Miejsca, o których piszesz, to w pewnym sensie bomby z opóźnionym zapłonem. W trakcie prac nad książką sytuacja polityczna zmieniała się kilkakrotnie.

Najjaskrawszym przykładem jest tu oczywiście terytorium Ukrainy. Gdy przybyłem tam po raz pierwszy, odniosłem wrażenie, że mam do czynienia ze szczerym, emocjonalnym zrywem związanym z obroną własnego kraju. Wróciłem w 2016 roku, gdy trwała wojna pozycyjna (co w wypadku XXI wieku wydaje się kompletnym absurdem), a to, co wówczas zaobserwowałem, nazwałbym gniciem duszy. W Donbasie panowało przekonanie, że to Ukraina wywołała tę wojnę, dało się wyczuć bardzo silne pęknięcie między wschodem i zachodem kraju.
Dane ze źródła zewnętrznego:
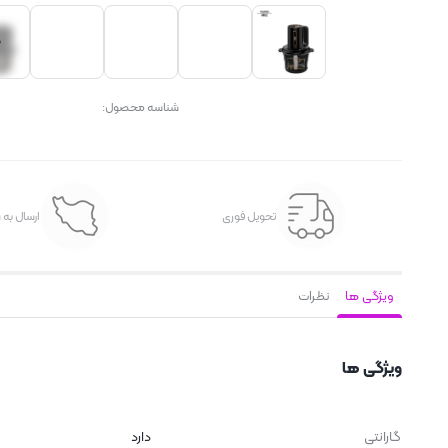
شناسه محصول:
تحویل فوری
ارسال به 
ویژگی ها
نظرات
ویژگی ها
گارانتی
دارد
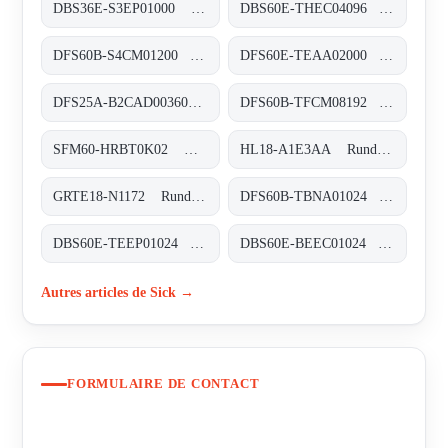
DBS36E-S3EP01000 Inkremental-Encoder, DBS36E-S3EP01000
DBS60E-THEC04096 Inkremental-Encoder, DBS60E-THEC04096
DFS60B-S4CM01200 Inkremental-Encoder, DFS60B-S4CM01200
DFS60E-TEAA02000 Inkremental-Encoder, DFS60E-TEAA02000
DFS25A-B2CAD003600 Inkremental-Encoder, DFS25A-B2CAD003600
DFS60B-TFCM08192 Inkremental-Encoder, DFS60B-TFCM08192
SFM60-HRBT0K02 Motor-Feedback-Systeme rotativ HIPERFACE®, SFM60-HRBT0K02
HL18-A1E3AA Rund-Lichtschranken, HL18-A1E3AA
GRTE18-N1172 Rund-Lichtschranken, GRTE18-N1172
DFS60B-TBNA01024 Inkremental-Encoder, DFS60B-TBNA01024
DBS60E-TEEP01024 Inkremental-Encoder, DBS60E-TEEP01024
DBS60E-BEEC01024 Inkremental-Encoder, DBS60E-BEEC01024
Autres articles de Sick →
FORMULAIRE DE CONTACT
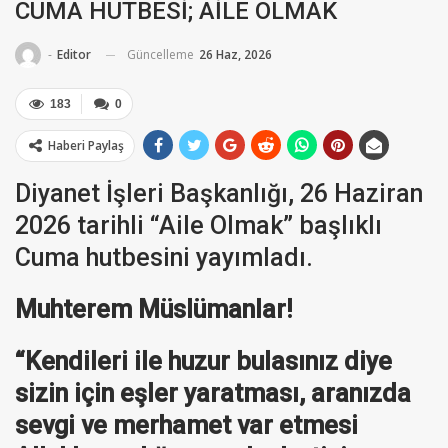
CUMA HUTBESİ; AİLE OLMAK
Güncelleme
26 Haz, 2026
-
Editor
183
0
Haberi Paylaş
Diyanet İşleri Başkanlığı, 26 Haziran
2026 tarihli “Aile Olmak” başlıklı
Cuma hutbesini yayımladı.
Muhterem Müslümanlar!
“Kendileri ile huzur bulasınız diye
sizin için eşler yaratması, aranızda
sevgi ve merhamet var etmesi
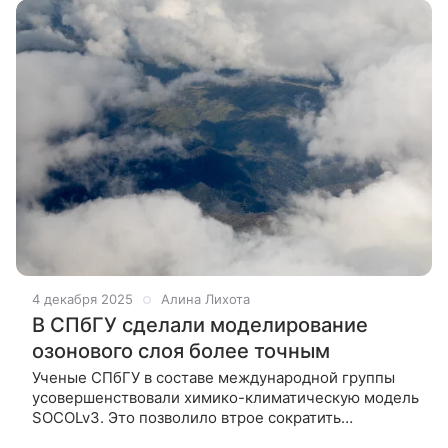
4 декабря 2025
Алина Лихота
В СПбГУ сделали моделирование
озонового слоя более точным
Ученые СПбГУ в составе международной группы
усовершенствовали химико-климатическую модель
SOCOLv3. Это позволило втрое сократить
погрешность в расчетах озонового слоя над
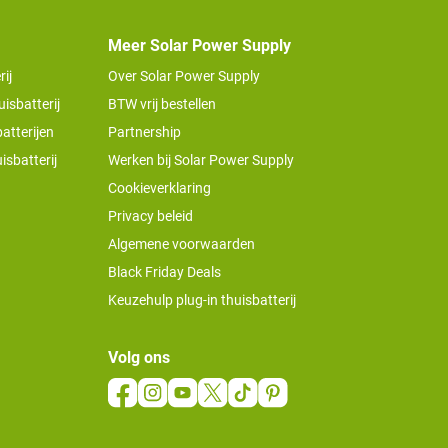
Meer Solar Power Supply
ij
Over Solar Power Supply
isbatterij
BTW vrij bestellen
atterijen
Partnership
isbatterij
Werken bij Solar Power Supply
Cookieverklaring
Privacy beleid
Algemene voorwaarden
Black Friday Deals
Keuzehulp plug-in thuisbatterij
Volg ons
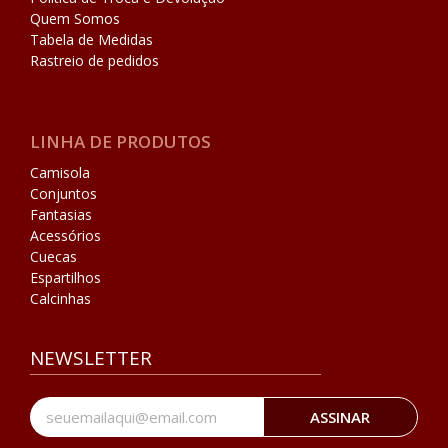
Quem Somos
Tabela de Medidas
Rastreio de pedidos
LINHA DE PRODUTOS
Camisola
Conjuntos
Fantasias
Acessórios
Cuecas
Espartilhos
Calcinhas
NEWSLETTER
ASSINAR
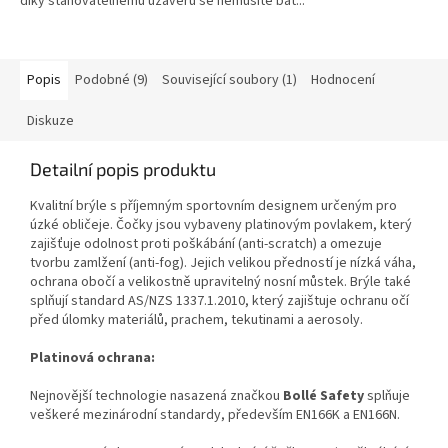
díky stahovatelnému uzávěru se nemusíte bát...
hvězdiček.
Popis
Podobné (9)
Související soubory (1)
Hodnocení
Diskuze
Detailní popis produktu
Kvalitní brýle s příjemným sportovním designem určeným pro
úzké obličeje. Čočky jsou vybaveny platinovým povlakem, který
zajišťuje odolnost proti poškábání (anti-scratch) a omezuje
tvorbu zamlžení (anti-fog). Jejich velikou předností je nízká váha,
ochrana obočí a velikostně upravitelný nosní můstek. Brýle také
splňují standard AS/NZS 1337.1.2010, který zajištuje ochranu očí
před úlomky materiálů, prachem, tekutinami a aerosoly.
Platinová ochrana:
Nejnovější technologie nasazená značkou
Bollé Safety
splňuje
veškeré mezinárodní standardy, především EN166K a EN166N.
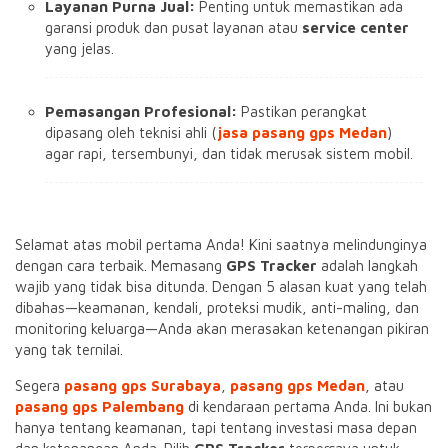
Layanan Purna Jual:
Penting untuk memastikan ada
garansi produk dan pusat layanan atau
service center
yang jelas.
Pemasangan Profesional:
Pastikan perangkat
dipasang oleh teknisi ahli (
jasa pasang gps Medan
)
agar rapi, tersembunyi, dan tidak merusak sistem mobil.
Selamat atas mobil pertama Anda! Kini saatnya melindunginya
dengan cara terbaik. Memasang
GPS Tracker
adalah langkah
wajib yang tidak bisa ditunda. Dengan 5 alasan kuat yang telah
dibahas—keamanan, kendali, proteksi mudik, anti-maling, dan
monitoring keluarga—Anda akan merasakan ketenangan pikiran
yang tak ternilai.
Segera
pasang gps Surabaya
,
pasang gps Medan
, atau
pasang gps Palembang
di kendaraan pertama Anda. Ini bukan
hanya tentang keamanan, tapi tentang investasi masa depan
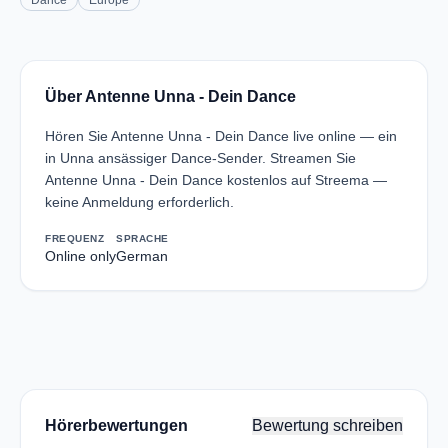
Dance
Europe
Über Antenne Unna - Dein Dance
Hören Sie Antenne Unna - Dein Dance live online — ein
in Unna ansässiger Dance-Sender. Streamen Sie
Antenne Unna - Dein Dance kostenlos auf Streema —
keine Anmeldung erforderlich.
FREQUENZ
SPRACHE
Online only
German
Hörerbewertungen
Bewertung schreiben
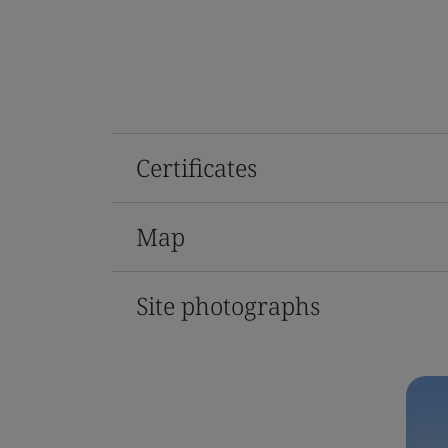
Certificates
Map
Site photographs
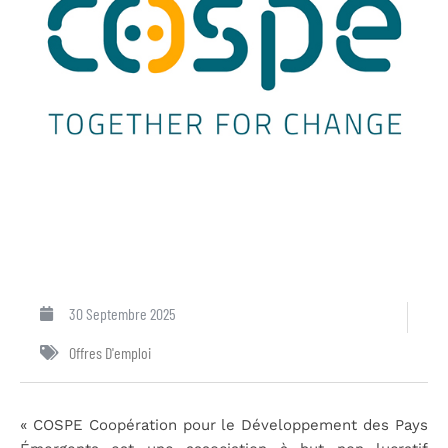
30 Septembre 2025
Offres D'emploi
« COSPE Coopération pour le Développement des Pays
W wypadku Górskiego Karabachu również nastąpiła zauważalna zmiana nastrojów. Początkowo skonfliktowani z Azerami Ormianie prezentowali bardzo prorosyjskie nastawienie. Wszystko zmieniło się, gdy Putin, po eskalacji konfliktu w kwietniu 2016 roku, zamiast opowiedzieć się po jednej ze stron, po prostu zaapelował o pokój. Szalę przeważył fakt, że Azerowie korzystali z uzbrojenia kupionego od Rosjan. Prorosyjskie sympatie odeszły w niepamięć. Jako autor cieszę się, że przyszedł ten moment otrzeźwienia – dzięki temu punkt widzenia przedstawiony w książce jest bardziej kompletny, dojrzalszy.
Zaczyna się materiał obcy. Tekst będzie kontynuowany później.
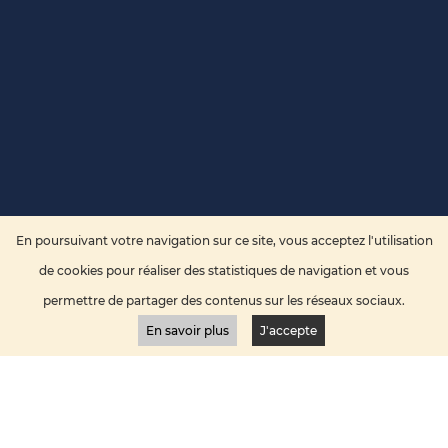
En poursuivant votre navigation sur ce site, vous acceptez l'utilisation
de cookies pour réaliser des statistiques de navigation et vous
permettre de partager des contenus sur les réseaux sociaux.
En savoir plus
J'accepte
2025... UNE ÉDITION DE TOUS LES RECORDS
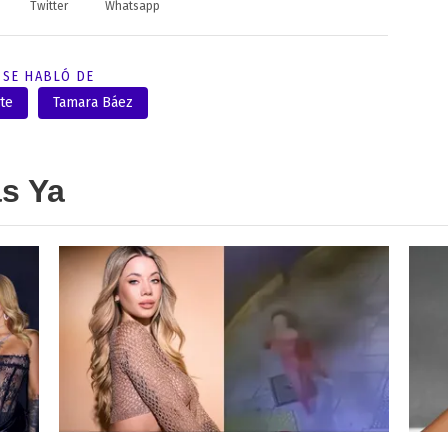
Twitter
Whatsapp
SE HABLÓ DE
te
Tamara Báez
as Ya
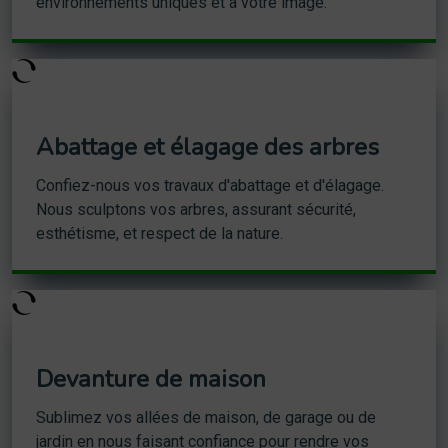
environnements uniques et à votre image.
Abattage et élagage des arbres
Confiez-nous vos travaux d'abattage et d'élagage.
Nous sculptons vos arbres, assurant sécurité,
esthétisme, et respect de la nature.
Devanture de maison
Sublimez vos allées de maison, de garage ou de
jardin en nous faisant confiance pour rendre vos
Sporo mówi się ostatnio o wzmożeniu nacjonalistycznych czy wręcz faszystowskich nastrojów w naszym kraju. Sam przywołałeś wyżej feralny tort ze swastyką, w nawiązaniu do telewizyjnego reportażu na temat neonazistów z grupy „Duma i Nowoczesność”.

Akurat w Polsce nie ma moim zdaniem absolutnie żadnego realnego zagrożenia faszyzmem, co nie zmienia faktu, że trzeba tępić jakiekolwiek przejawy sympatii wobec totalitaryzmów wszelkiej maści. Dużo większym problemem są próby skonfliktowania nas z Ukrainą, co na pewno skrzętnie wykorzysta Moskwa. Nie jest tajemnicą, że skrajnie prawicowe ruchy działające w naszym kraju (zresztą, nie dotyczy to wyłącznie Polski) są finansowane przez Putina, co jest jednym z elementów strategii polegającej na wzniecaniu wewnętrznych konfliktów.
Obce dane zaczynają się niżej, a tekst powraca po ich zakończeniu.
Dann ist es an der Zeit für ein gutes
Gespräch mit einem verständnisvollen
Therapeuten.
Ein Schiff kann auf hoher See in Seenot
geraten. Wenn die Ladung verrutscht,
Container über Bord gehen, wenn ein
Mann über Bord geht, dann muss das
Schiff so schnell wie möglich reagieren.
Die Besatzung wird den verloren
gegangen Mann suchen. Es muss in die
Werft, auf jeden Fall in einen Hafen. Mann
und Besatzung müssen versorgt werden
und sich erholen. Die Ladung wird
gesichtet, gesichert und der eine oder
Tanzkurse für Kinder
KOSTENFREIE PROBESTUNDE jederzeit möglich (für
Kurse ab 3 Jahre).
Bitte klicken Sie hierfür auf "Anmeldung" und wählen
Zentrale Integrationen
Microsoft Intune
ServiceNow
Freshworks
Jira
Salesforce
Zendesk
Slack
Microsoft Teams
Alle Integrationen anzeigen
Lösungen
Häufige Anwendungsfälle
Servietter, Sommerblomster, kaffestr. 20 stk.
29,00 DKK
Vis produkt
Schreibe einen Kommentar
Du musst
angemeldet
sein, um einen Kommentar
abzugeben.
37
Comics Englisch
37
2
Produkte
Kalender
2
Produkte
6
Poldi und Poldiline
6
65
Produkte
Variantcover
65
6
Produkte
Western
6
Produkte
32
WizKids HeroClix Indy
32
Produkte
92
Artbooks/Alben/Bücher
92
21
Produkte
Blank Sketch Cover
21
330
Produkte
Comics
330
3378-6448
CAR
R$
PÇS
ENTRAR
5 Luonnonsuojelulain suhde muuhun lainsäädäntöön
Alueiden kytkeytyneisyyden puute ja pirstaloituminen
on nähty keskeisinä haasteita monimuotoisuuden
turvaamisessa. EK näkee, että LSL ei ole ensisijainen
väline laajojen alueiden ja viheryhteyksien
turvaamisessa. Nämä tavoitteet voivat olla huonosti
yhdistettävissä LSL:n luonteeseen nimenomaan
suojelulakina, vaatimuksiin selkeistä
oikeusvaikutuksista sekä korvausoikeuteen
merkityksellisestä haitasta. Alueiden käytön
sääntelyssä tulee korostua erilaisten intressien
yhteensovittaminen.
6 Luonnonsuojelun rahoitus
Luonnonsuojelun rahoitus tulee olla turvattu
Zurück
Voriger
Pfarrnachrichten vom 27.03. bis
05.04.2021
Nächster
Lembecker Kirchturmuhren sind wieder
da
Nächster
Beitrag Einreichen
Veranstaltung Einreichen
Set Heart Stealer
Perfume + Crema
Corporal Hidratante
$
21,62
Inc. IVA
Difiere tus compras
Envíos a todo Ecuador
Wracając do Ukrainy: mamy doskonałą okazję ku temu, żeby sami, jako zwyczajni ludzie, budować dobre stosunki między naszymi krajami. W końcu w polskich miastach mieszka i pracuje coraz więcej Ukraińców. Musimy po prostu traktować ich jak równych sobie, a nie jak służących – co da się odczuć wśród wielu rodaków. Niech Ukraińcy wracający do domu mówią swoim krewnym: Polacy to fajni ludzie.